What goes on inside the classroom can often be a mystery for administrators at many institutions of Higher Education. It seems that once the door closes, only the professor and students know how the subjects were addressed or if in fact the number of people whose names are jotted down on a hand-written list is correct.
Classroom management appears to be a rudimentary task of little value for conducting a professional degree program, but is actually essential for any educational body. Various studies show that attendance is strictly related to student retention, and therefore, student success.
We explain below how monitoring attendance and grades or marks can make a noticeable difference.
There are key questions that all academic administrative departments must address:
- How many students attended class?
- What subjects were taught?
- Did the students understand the contents?
These questions turn into mysteries once the classroom doors close. Only a small amount of it is contained in documentation that arrives late on a piece of paper that could have been adulterated by a student marking an absent friend as present.

Class attendance affects how the contents are understood and incorporated, thus affecting the general academic success of an institution. An article from Minnesota State University shows this by presenting a number of studies on the matter.
The first of the studies presented by the article measured the impact of the students’ time commitment to each aspect involved in learning, one of them being class time. The study showed that by far the most valuable and important time commitment in a course is classroom time wherein the student is not only present, but also cognitively participating in the class. This means that in addition to class attendance it is very important that the materials are presented in an interesting fashion.
Other reports that cite this article discuss key data about absenteeism. The results are revelatory:
- Smaller classes have less absenteeism.
- The more meaningful the mathematics component is, the less absenteeism is found.
- There was more absenteeism found among beginner courses than those at higher levels.
- The better the instructor, the less absenteeism occurs.
- Absenteeism was concentrated primarily among the few students missing a number of classes, whereas the majority of students only skipped a few.

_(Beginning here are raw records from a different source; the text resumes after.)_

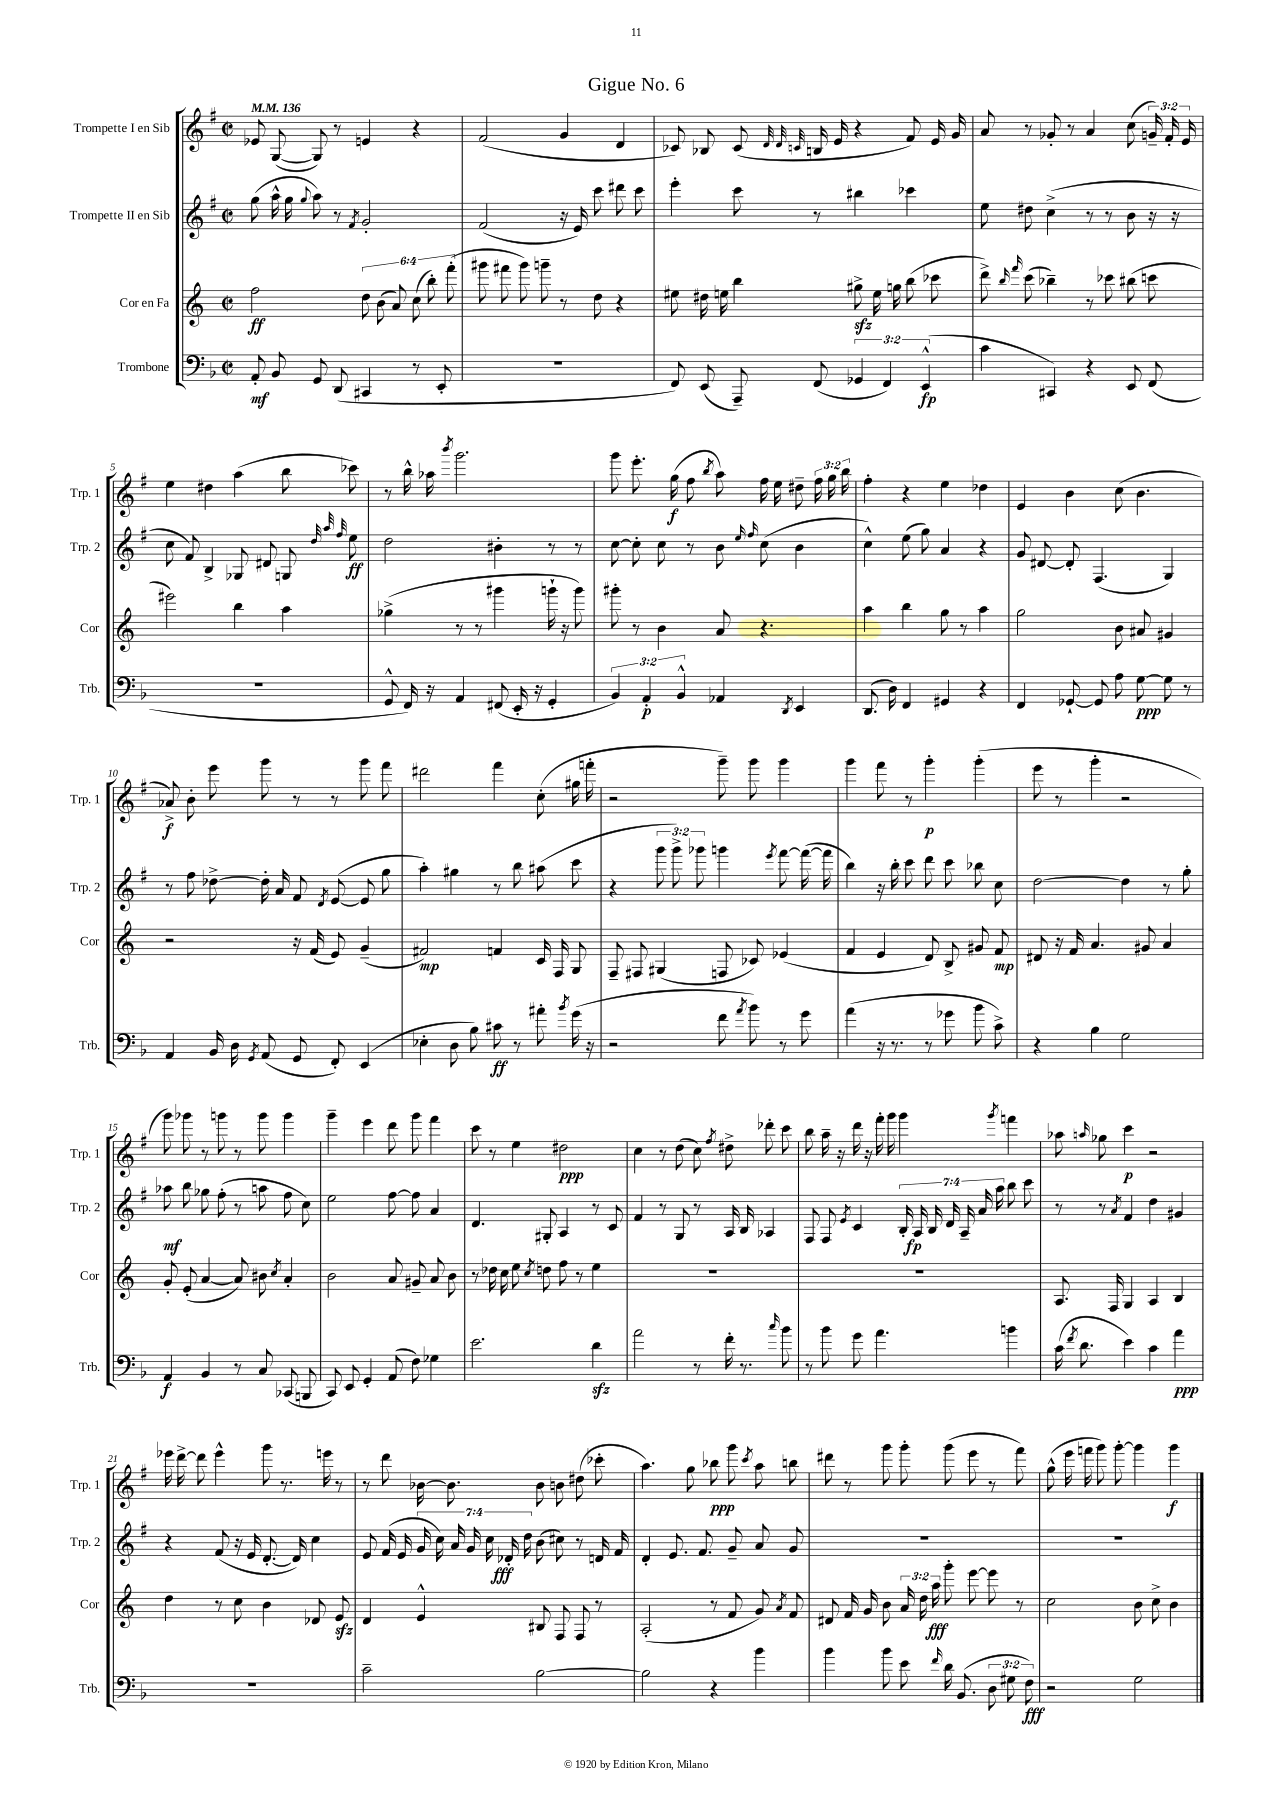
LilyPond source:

\header { title = "Gigue No. 6" }
<<
\new StaffGroup <<
\new Staff = "s0" \with { instrumentName = "Trompette I en Sib" shortInstrumentName = "Trp. 1" } {
    \clef treble \key g \major \defaultTimeSignature \time 2/2 \override Staff.TupletNumber.text = #tuplet-number::calc-fraction-text \tempo 4 = 136
    \autoBeamOff ees'8 g8~( g8) r8 e'4 r4 |
    fis'2( g'4 d'4 |
    ces'8) bes8 ces'8( \grace { d'32 d'32 c'32 } b16 e'16 r4 fis'8) e'16 g'16 |
    a'8 r8 ges'8-. r8 a'4 c''8( \tuplet 3/2 { g'16--) fis'16-. e'16 } |
    e''4 dis''4 a''4( b''8 ces'''8) |
    r8 b''16-^ aes''16 \acciaccatura { b'''8 } g'''2. |
    g'''8 e'''8.-. g''16\f( fis''8 \acciaccatura { b''8 } a''8) fis''16 e''16 dis''8-- \tuplet 3/2 { fis''16 g''16 b''16 } |
    fis''4-. r4 e''4 des''4 |
    e'4 b'4 c''8( b'4. |
    aes'8->\f) b'8-. e'''8 g'''8 r8 r8 g'''8 fis'''8 |
    dis'''2 fis'''4 c''8-.( gis''16 f'''16-. |
    r2 g'''8--) g'''8 g'''4 |
    g'''4 fis'''8 r8 g'''4-.\p g'''4-.( |
    e'''8 r8 g'''4-. r2 |
    g'''8) ges'''8 r8 g'''8 r8 g'''8 g'''4 |
    g'''4-- e'''4 d'''8 g'''8 fis'''4 |
    c'''8 r8 e''4 dis''2\ppp |
    c''4 r8 d''8( c''8) \acciaccatura { fis''8 } dis''8-> des'''8-. c'''8 |
    b''8 a''16-- r16 d'''16 r16 fis'''16-. g'''16 g'''4 \acciaccatura { g'''8 } f'''4 |
    aes''8 \grace { a''16 } ges''8 c'''4\p r2 |
    ees'''16 d'''16~-> d'''8 ees'''4-^ g'''8 r8. e'''16 r8 |
    r8 d'''8 bes'16~ bes'8. bes'8 b'8 dis''8( ces'''8-. |
    a''4.) g''8 bes''8\ppp g'''8 \acciaccatura { c'''8 } a''8 b''8 |
    dis'''8 r8 g'''8 g'''8-. g'''8( e'''8 r8 fis'''8) |
    g''8-^( e'''16 f'''16 g'''8) g'''8~-. g'''4 g'''4\f \bar "|." |
}
\new Staff = "s1" \with { instrumentName = "Trompette II en Sib" shortInstrumentName = "Trp. 2" } {
    \clef treble \key g \major \defaultTimeSignature \time 2/2 \override Staff.TupletNumber.text = #tuplet-number::calc-fraction-text
    \autoBeamOff g''8( a''16-^ g''16 \appoggiatura { g''8 } a''8) r8 \acciaccatura { fis'8 } g'2-. |
    fis'2( r16 e'16) c'''8 dis'''8 c'''8 |
    e'''4-. c'''8 r8 bis''4 ces'''4 |
    e''8 dis''8 c''4->( r8 r8 b'8 r16 r16 |
    c''8 fis'8) b4-> ges8 dis'8 g8 \grace { d''32 a''32 fis''32 } e''8\ff |
    d''2 bis'4-. r8 r8 |
    c''8~ c''8-. c''8 r8 b'8 \grace { e''16 fis''16 } c''8( b'4 |
    c''4-^) e''8( g''8) a'4 r4 |
    g'8 dis'8~ dis'8-. fis4.( g4) |
    r8 fis''8 des''8~-> des''16-. a'16 fis'8 \acciaccatura { d'8 } e'8~( e'8 g''8 |
    a''4-.) gis''4 r8 b''8 ais''8( c'''8 |
    r4 \tuplet 3/2 { g'''8 g'''8->) ges'''8 } g'''4 \acciaccatura { e'''8 } fis'''8~ fis'''16~( fis'''16 |
    b''4) r16 b''16-. c'''8 d'''8 c'''8 bes''8 c''8 |
    d''2~ d''4 r8 g''8-. |
    aes''8\mf b''8 ges''8 fis''8-.( r8 a''8 fis''8 c''8) |
    e''2 fis''8~ fis''8 a'4 |
    d'4. gis8-. a4 r8 c'8 |
    fis'4 r8 g8 r8 a16 b16 aes4 |
    fis8 fis8 \acciaccatura { e'8 } c'4 \tuplet 7/4 { b16-. a16\fp b16 d'16 a16-- a'16 a''16 } b''8 c'''8 |
    r8 r8 \acciaccatura { a'8 } fis'4 d''4 gis'4 |
    r4 fis'8( r16 e'16 d'8.~-. d'16) c''4 |
    e'8 fis'16( e'16 \tuplet 7/4 { g'16 c''16) a'16 g'16 c''16 des'16-.\fff d''16 } b'8( cis''8) r8 d'16 fis'16 |
    d'4-. e'8. fis'8. g'8-- a'8 g'8 |
    R1 |
    R1 \bar "|." |
}
\new Staff = "s2" \with { instrumentName = "Cor en Fa" shortInstrumentName = "Cor" } {
    \clef treble \key c \major \defaultTimeSignature \time 2/2 \override Staff.TupletNumber.text = #tuplet-number::calc-fraction-text
    \autoBeamOff f''2\ff \tuplet 6/4 { d''8 b'8( a'8) c''8( b''8-.) f'''8-.( } |
    gis'''8 fis'''8 gis'''8) g'''8-- r8 d''8 r4 |
    eis''8 dis''16 e''16 b''4 gis''8->\sfz e''16 g''16 b''8( ces'''8 |
    d'''8->) \grace { b''16 f'''16 } c'''8( bes''4--) r8 ces'''8 bis''8( c'''8 |
    eis'''2) b''4 a''4 |
    ges''4->( r8 r8 gis'''4 g'''16-! r16 g'''8) |
    gis'''8-. r8 b'4 a'8 r4. |
    a''4 b''4 g''8 r8 a''4 |
    g''2 b'8 ais'8 gis'4 |
    r2 r16 f'16( e'8) g'4--( |
    fis'2\mp) f'4 c'16 f16 g8 |
    f8-- fis8 gis4( f8 ces'8) ees'4( |
    f'4 e'4 d'8) b8-> gis'8 f'8\mp |
    dis'8 r16 f'16 a'4. gis'8 a'4 |
    g'8-. e'8-.( a'4~ a'8) bis'8 \acciaccatura { c''8 } a'4-. |
    b'2 a'8 gis'8-- a'8 b'8 |
    r8 des''16 c''16 e''8 \acciaccatura { c''8 } d''8 f''8 r8 e''4 |
    R1 |
    R1 |
    a8. f16 g4 a4 b4 |
    d''4 r8 c''8 b'4 des'8 e'8\sfz |
    d'4 e'4-^ bis8 f8 f8 r8 |
    a2-.( r8 f'8 g'8) \acciaccatura { a'8 } f'8 |
    dis'8 f'16 g'16 b'8 \tuplet 3/2 { a'16 d''16 a''16\fff } g'''8-. e'''8~ e'''8 r8 |
    c''2 b'8 c''8-> b'4 \bar "|." |
}
\new Staff = "s3" \with { instrumentName = "Trombone" shortInstrumentName = "Trb." } {
    \clef bass \key f \major \defaultTimeSignature \time 2/2 \override Staff.TupletNumber.text = #tuplet-number::calc-fraction-text
    \autoBeamOff a,8-.\mf bes,8 g,8 d,8( cis,4 r8 e,8-. |
    R1 |
    f,8) e,8( a,,8--) f,8( \tuplet 3/2 { ges,4 f,4) e,4-^\fp( } |
    c'4 cis,4) r4 e,8 f,8( |
    R1 |
    g,8-^ f,16) r16 a,4 fis,8( e,16-. r16 g,4-. |
    \tuplet 3/2 { bes,4) a,4-.\p bes,4-^ } aes,4 \acciaccatura { d,8 } e,4 |
    d,8.( d16) f,4 gis,4 r4 |
    f,4 ges,8~-! ges,8 a8 g8~\ppp g8 r8 |
    a,4 bes,16 d16 \acciaccatura { g,8 } a,8( g,8 f,8-.) e,4( |
    ees4-. d8 bes8) cis'8\ff r8 ais'8-. \acciaccatura { bes'8 } g'16( r16 |
    r2 f'8 \acciaccatura { a'8 } bes'8) r8 g'8 |
    a'4( r16 r8. r8 ges'8 bes'8 c'8->) |
    r4 bes4 g2 |
    a,4\f bes,4 r8 c8 ces,8( b,,8 |
    c,8) e,8 g,4-. a,8( f8) ges4 |
    e'2. d'4\sfz |
    a'2 r8 f'16-. r8. \grace { c''16 } bes'8 |
    r8 bes'8 g'8 a'4. b'4 |
    c'16( \acciaccatura { f'8 } d'8. e'4) c'4 a'4\ppp |
    R1 |
    c'2-- bes2~ |
    bes2 r4 bes'4 |
    bes'4 bes'8 e'8 \grace { f'16 } d'16 bes,8.( \tuplet 3/2 { d8 gis8 f8\fff) } |
    r2 g2 \bar "|." |
}
>>
>>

Another study at that university surveyed students of one faculty in terms of the various aspects of the class such as the presentation method, classroom management, professional abilities, the relationships among students and teacher preparedness. It was remarkable that the survey respondents who assessed their teachers as better had fewer absences from class.
Understanding is not only a classroom task
Being present means that the student has the opportunity to process the contents and carry out dual codification, a more formative process in which distinct channels of memory interact for information retention. Attendance taking also serves to make students responsible for their own attendance commitment in terms of acquiring knowledge. An article from the Berkeley Center of Teaching & Learning offers three key pieces of advice for incentivizing student responsibility and motivation for their learning process:
1. Helping students understand the importance of attendance
Eliminating the myth of “control” of the classroom is necessary. Students must be instructed about the learning benefits acquired in the classroom and the time savings it can imply in terms of getting good grades.
2. That the teacher makes sure attending class is worth it
Contents alone do not a class make. Students have a huge number of sources for getting information online, but only a motivational class can ensure that learning is long-lasting.
3. Make sure that students are responsible for their learning
It is necessary that students are “cognitively” present in the classroom making it necessary to prove they are learning through testing and motivating them to ask questions at the end of class.
Additionally, providing tools for monitoring grades will incentivize student commitment.
As shown in the above-reviewed studies, it is not only about attendance. Once the students are present in the classroom, ensuring the correct reception of contents and monitoring grading is fundamental for the institutional objectives of Higher Education, which is the education of students.
There are diverse kinds of learning assessment tools, which means student feedback and a professor’s evaluation about performance is very important information for the administrative departments for all educational institutions. To do so, typically surveys are first given to students and professors then must do a large amount of administrative work at the end of the course.
There are new technological tools for monitoring attendance and learning that goes on in the classroom. These assessment tools can be utilized both by the professor and students and can give constant feedback about what occurs in class.
Conclusion
Studies have shown that classroom management is not merely administrative, attendance is directly connected to better academic results, and monitoring the perceptions of teachers and students helps administrative departments follow-up on the objectives set out for the course.
All of this information is key for achieving student success in Higher Education institutions.